## Document text:
------------------------------
The 1945 Sheikh Bashir Rebellion was a rebellion waged by tribesmen of the Habr Je'lo clan in the former British Somaliland protectorate against British authorities in July 1945 led by Sheikh Bashir, a Somali religious leader.

On 2 July, Sheikh Bashir collected 25 of his followers in the town of Wadamago and transported them on a lorry to the vicinity of Burao, where he distributed arms to half of his followers. On the evening of 3 July, the group entered Burao and opened fire on the police guard of the central prison in the city, which was filled with prisoners arrested for previous demonstrations. The group also attacked the house of the district commissioner of Burao District, Major Chambers, resulting in the death of Major Chamber's police guard before escaping to Bur Dhab, a strategic mountain south-east of Burao, where Sheikh Bashir's small unit occupied a fort and took up a defensive position in anticipation of a British counterattack.

The British campaign against Sheikh Bashir's troops proved abortive after several defeats as his forces kept moving from place to place and avoiding any permanent location. No sooner had the expedition left the area, than the news traveled fast among the Somali nomads across the plain. The war had exposed the British administration to humiliation. The government came to a conclusion that another expedition against him would be useless; that they must build a railway, make roads and effectively occupy the whole of the protectorate, or else abandon the interior completely. The latter course was decided upon, and during the first months of 1945, the advance posts were withdrawn and the British administration confined to the coast town of Berbera.

Sheikh Bashir settled many disputes among the tribes in the vicinity, which kept them from raiding each other. He was generally thought to settle disputes through the use of Islamic Sharia and gathered around him a strong following.

The British administration recruited Indian and South African troops, led by police general James David, to fight against Sheikh Bashir and had intelligence plans to capture him alive. The British authorities mobilized a police force, and eventually on 7 July found Sheikh Bashir and his unit in defensive positions behind their fortifications in the mountains of Bur Dhab. After clashes Sheikh Bashir and his second-in-command, Alin Yusuf Ali, nicknamed Qaybdiid, were killed. A third rebel was wounded and was captured along with two other rebels. The rest fled the fortifications and dispersed. On the British side the police general leading the British troops as well as a number of Indian and South African troops perished in the clashes, and a policeman was injured.

After his death, Sheikh Bashir was widely hailed by locals as a martyr and was held in great reverence. His family took quick action to remove his body from the place of his death at Geela-eeg mountain, about 20 miles from Burao. A secondary school in Burao, called the Sheikh Bashir Secondary School, is named in his honour.

=== Post-colonial ===

The town became a district capital and a number of public buildings were subsequently established in the following years. Burao's administrative importance declined after Hargeisa replaced Berbera as the capital of the British Somaliland protectorate in 1941, and Burao's urban infrastructure remained underdeveloped. However, with the expansion of the region's livestock trade in the 1950s the city once again began to grow. Serving as the most important regional market hub, where livestock from the Hawd region as well as the city's south-western hinterlands was assembled and exported to Saudi Arabia, Burao grew rapidly and replaced Berbera as the second largest city of the Protectorate.

Burao's rapid growth continued after independence in 1960. Burao regained its administrative importance as it was made the capital of the Togdheer region, which at the time encompassed today's Togdheer, Sool and Sanaag regions. Burao was also during this time the third largest city of Somalia after Mogadishu and Hargeisa.
------------------------------
## Entries provided:
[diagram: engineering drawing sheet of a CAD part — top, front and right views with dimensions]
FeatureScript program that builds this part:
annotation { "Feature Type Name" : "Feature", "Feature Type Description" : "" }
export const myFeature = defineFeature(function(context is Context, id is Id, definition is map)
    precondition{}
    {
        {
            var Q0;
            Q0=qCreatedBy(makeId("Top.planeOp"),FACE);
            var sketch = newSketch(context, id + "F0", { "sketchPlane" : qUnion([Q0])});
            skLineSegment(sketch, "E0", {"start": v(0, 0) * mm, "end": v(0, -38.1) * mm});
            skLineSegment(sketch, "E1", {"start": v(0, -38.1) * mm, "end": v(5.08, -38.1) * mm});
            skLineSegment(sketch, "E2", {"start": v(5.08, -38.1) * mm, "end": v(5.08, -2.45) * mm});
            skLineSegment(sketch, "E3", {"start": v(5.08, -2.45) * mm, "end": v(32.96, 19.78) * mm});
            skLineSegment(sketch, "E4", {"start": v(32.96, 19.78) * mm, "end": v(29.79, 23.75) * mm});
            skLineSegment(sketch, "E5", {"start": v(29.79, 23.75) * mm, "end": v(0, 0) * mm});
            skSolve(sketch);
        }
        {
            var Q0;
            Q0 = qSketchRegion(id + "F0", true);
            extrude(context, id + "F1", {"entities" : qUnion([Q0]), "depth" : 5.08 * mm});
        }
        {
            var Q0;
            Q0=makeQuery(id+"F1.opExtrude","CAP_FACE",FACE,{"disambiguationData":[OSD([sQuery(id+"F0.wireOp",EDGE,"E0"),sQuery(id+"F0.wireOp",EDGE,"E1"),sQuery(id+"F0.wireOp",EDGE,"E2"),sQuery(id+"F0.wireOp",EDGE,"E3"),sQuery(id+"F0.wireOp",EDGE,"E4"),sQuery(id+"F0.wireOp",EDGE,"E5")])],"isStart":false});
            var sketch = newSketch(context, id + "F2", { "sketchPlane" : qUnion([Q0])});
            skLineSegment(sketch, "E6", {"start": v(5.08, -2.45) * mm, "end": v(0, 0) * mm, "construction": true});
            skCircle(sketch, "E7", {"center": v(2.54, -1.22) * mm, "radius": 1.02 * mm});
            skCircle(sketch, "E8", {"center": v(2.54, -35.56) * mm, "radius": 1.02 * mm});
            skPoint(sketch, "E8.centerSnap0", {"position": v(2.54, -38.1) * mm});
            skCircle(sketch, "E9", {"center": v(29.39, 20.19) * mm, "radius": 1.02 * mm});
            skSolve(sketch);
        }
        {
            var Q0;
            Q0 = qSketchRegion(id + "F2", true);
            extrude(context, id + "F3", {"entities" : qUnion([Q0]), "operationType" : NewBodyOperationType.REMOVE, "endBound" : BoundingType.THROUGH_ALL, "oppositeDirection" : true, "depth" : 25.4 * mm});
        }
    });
------------------------------
## What you need to do:
a – Reproduce the Burao history text word for word from "Burao's rapid growth" to "Mogadishu and Hargeisa.".
b – According to the Burao history text, in which town did Sheikh Bashir gather 25 of his followers on 2 July?
c – Rewrite the paragraph of the Burao history text that begins "The British administration recruited Indian and South African troops" as a short bulleted list that keeps its main facts.
Answer from the Burao history text alone.

## Answers to each task:
a –
Burao's rapid growth continued after independence in 1960. Burao regained its administrative importance as it was made the capital of the Togdheer region, which at the time encompassed today's Togdheer, Sool and Sanaag regions. Burao was also during this time the third largest city of Somalia after Mogadishu and Hargeisa.

b – In the town of Wadamago.

c –
- The British administration recruited Indian and South African troops, led by police general James David, and had intelligence plans to capture Sheikh Bashir alive.
- A police force was mobilized, and on 7 July it found Sheikh Bashir and his unit in defensive positions behind their fortifications in the mountains of Bur Dhab.
- In the clashes, Sheikh Bashir and his second-in-command, Alin Yusuf Ali (nicknamed Qaybdiid), were killed.
- A third rebel was wounded and captured along with two other rebels. The rest fled the fortifications and dispersed.
- On the British side, the police general and a number of Indian and South African troops died, and a policeman was injured.